[Intrinsic camera parameters]
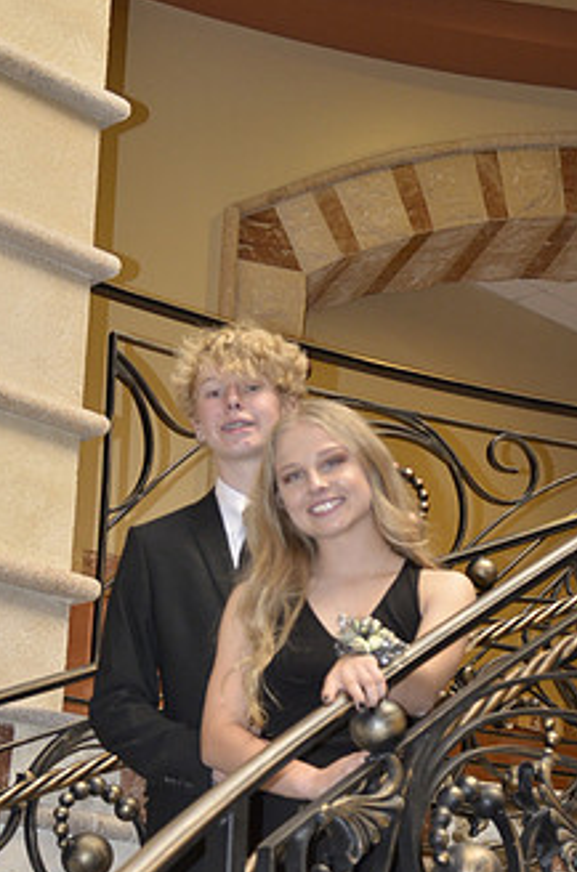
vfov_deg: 23.8
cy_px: 638
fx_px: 2054
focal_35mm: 85
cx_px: 242
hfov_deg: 16.0
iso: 800
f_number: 3.8
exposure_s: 1/30
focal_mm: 32
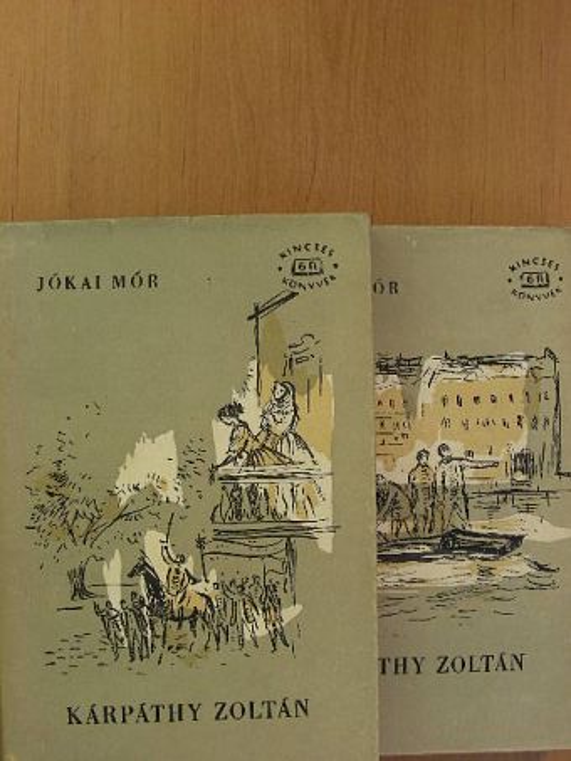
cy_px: 380
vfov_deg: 39.6
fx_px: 1055
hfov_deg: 30.3
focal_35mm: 48
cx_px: 286
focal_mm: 8
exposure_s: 1/22.6
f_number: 3.5
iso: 100
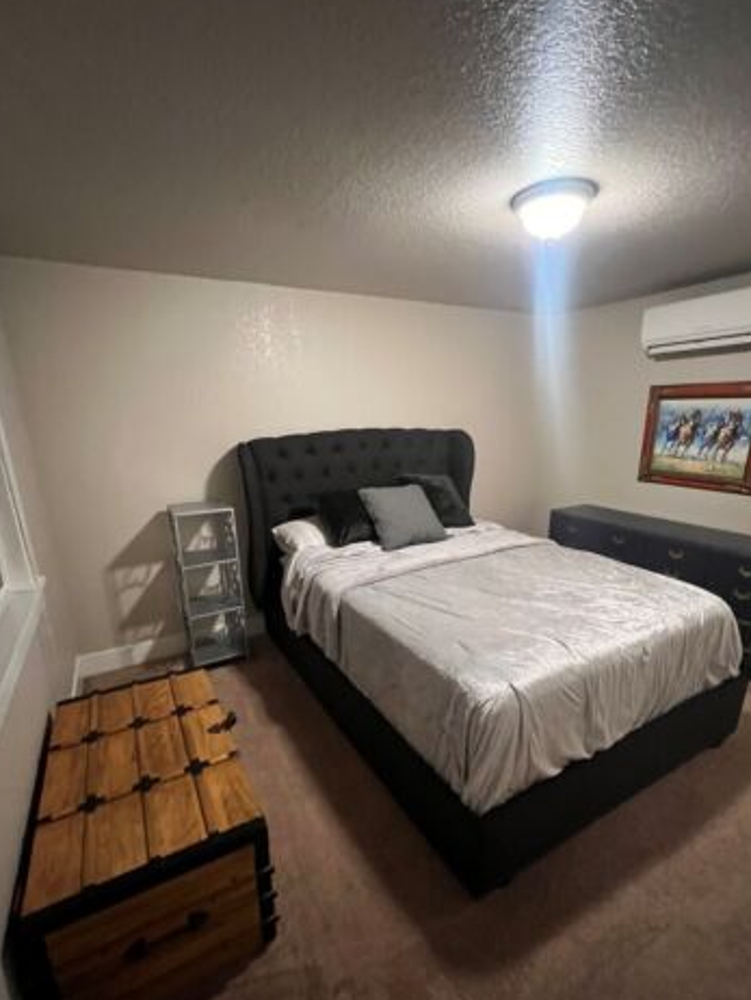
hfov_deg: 81.8
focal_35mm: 15
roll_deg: +1.3
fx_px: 434
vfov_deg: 97.8
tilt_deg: -16.2
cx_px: 374
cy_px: 549
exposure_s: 1/40
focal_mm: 1.57
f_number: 1.8
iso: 800
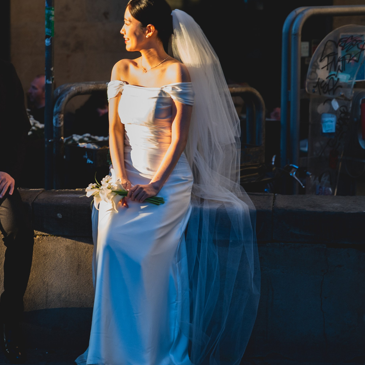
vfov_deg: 12.3
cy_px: 117
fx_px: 1694
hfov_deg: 12.2
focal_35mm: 142
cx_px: 54
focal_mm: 75
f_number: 4
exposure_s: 1/160
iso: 400
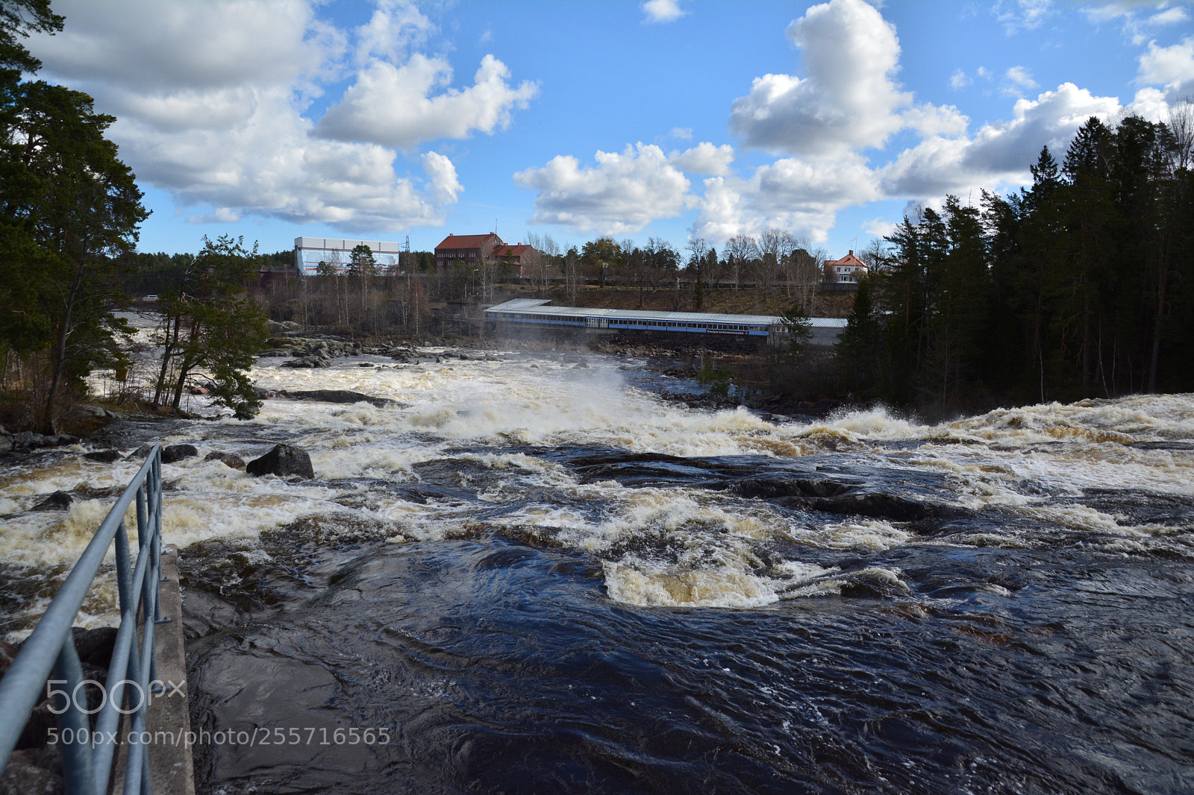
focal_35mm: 24
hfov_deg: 73.8
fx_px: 796
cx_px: 597
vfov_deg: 53.1
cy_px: 398
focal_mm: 16
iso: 400
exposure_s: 1/4000
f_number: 5.6
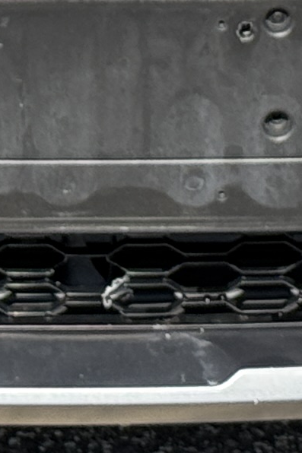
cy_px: -570
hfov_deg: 4.1
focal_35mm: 338
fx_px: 4255
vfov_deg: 5.9
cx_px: 77
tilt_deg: -12.6
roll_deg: -0.5
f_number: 1.78
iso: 80
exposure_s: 1/2667
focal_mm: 6.76
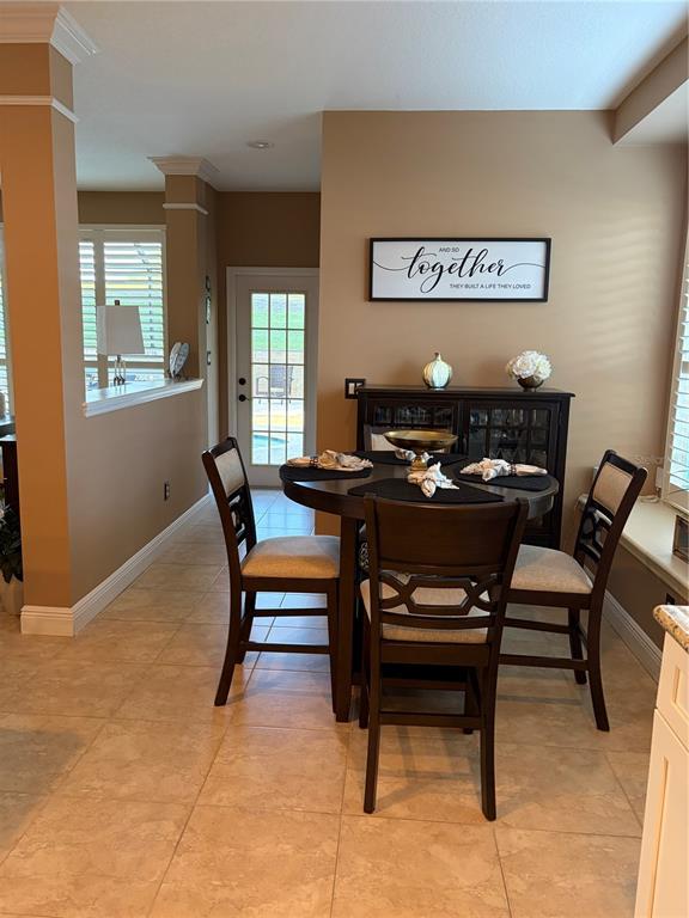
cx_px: 344
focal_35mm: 26
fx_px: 690
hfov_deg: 53.1
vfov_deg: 67.3
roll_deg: -0.1
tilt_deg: -7.6
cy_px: 459
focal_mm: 5.96
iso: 200
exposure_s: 1/60
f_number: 1.6
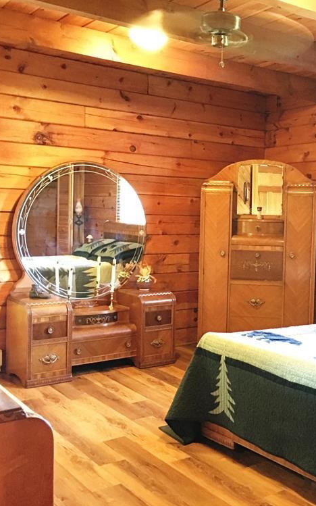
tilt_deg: -2.0
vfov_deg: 47.2
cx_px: 222
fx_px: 579
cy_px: 248
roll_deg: -0.8
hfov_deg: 30.2
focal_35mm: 42
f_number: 2.2
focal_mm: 4.15
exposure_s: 1/4
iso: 500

TASK
Only exact duplicates of the lines from the one containing "f_number: 4" through the final line of the entries, both included, are needed, with pictures left out.

YOUR RESPONSE
f_number: 4
exposure_s: 1/160
iso: 400
focal_35mm: 24
hfov_deg: 73.8
fx_px: 796
cx_px: 597
vfov_deg: 53.1
cy_px: 398
focal_mm: 16
iso: 400
exposure_s: 1/4000
f_number: 5.6
cy_px: -570
hfov_deg: 4.1
focal_35mm: 338
fx_px: 4255
vfov_deg: 5.9
cx_px: 77
tilt_deg: -12.6
roll_deg: -0.5
f_number: 1.78
iso: 80
exposure_s: 1/2667
focal_mm: 6.76
cx_px: 344
focal_35mm: 26
fx_px: 690
hfov_deg: 53.1
vfov_deg: 67.3
roll_deg: -0.1
tilt_deg: -7.6
cy_px: 459
focal_mm: 5.96
iso: 200
exposure_s: 1/60
f_number: 1.6
tilt_deg: -2.0
vfov_deg: 47.2
cx_px: 222
fx_px: 579
cy_px: 248
roll_deg: -0.8
hfov_deg: 30.2
focal_35mm: 42
f_number: 2.2
focal_mm: 4.15
exposure_s: 1/4
iso: 500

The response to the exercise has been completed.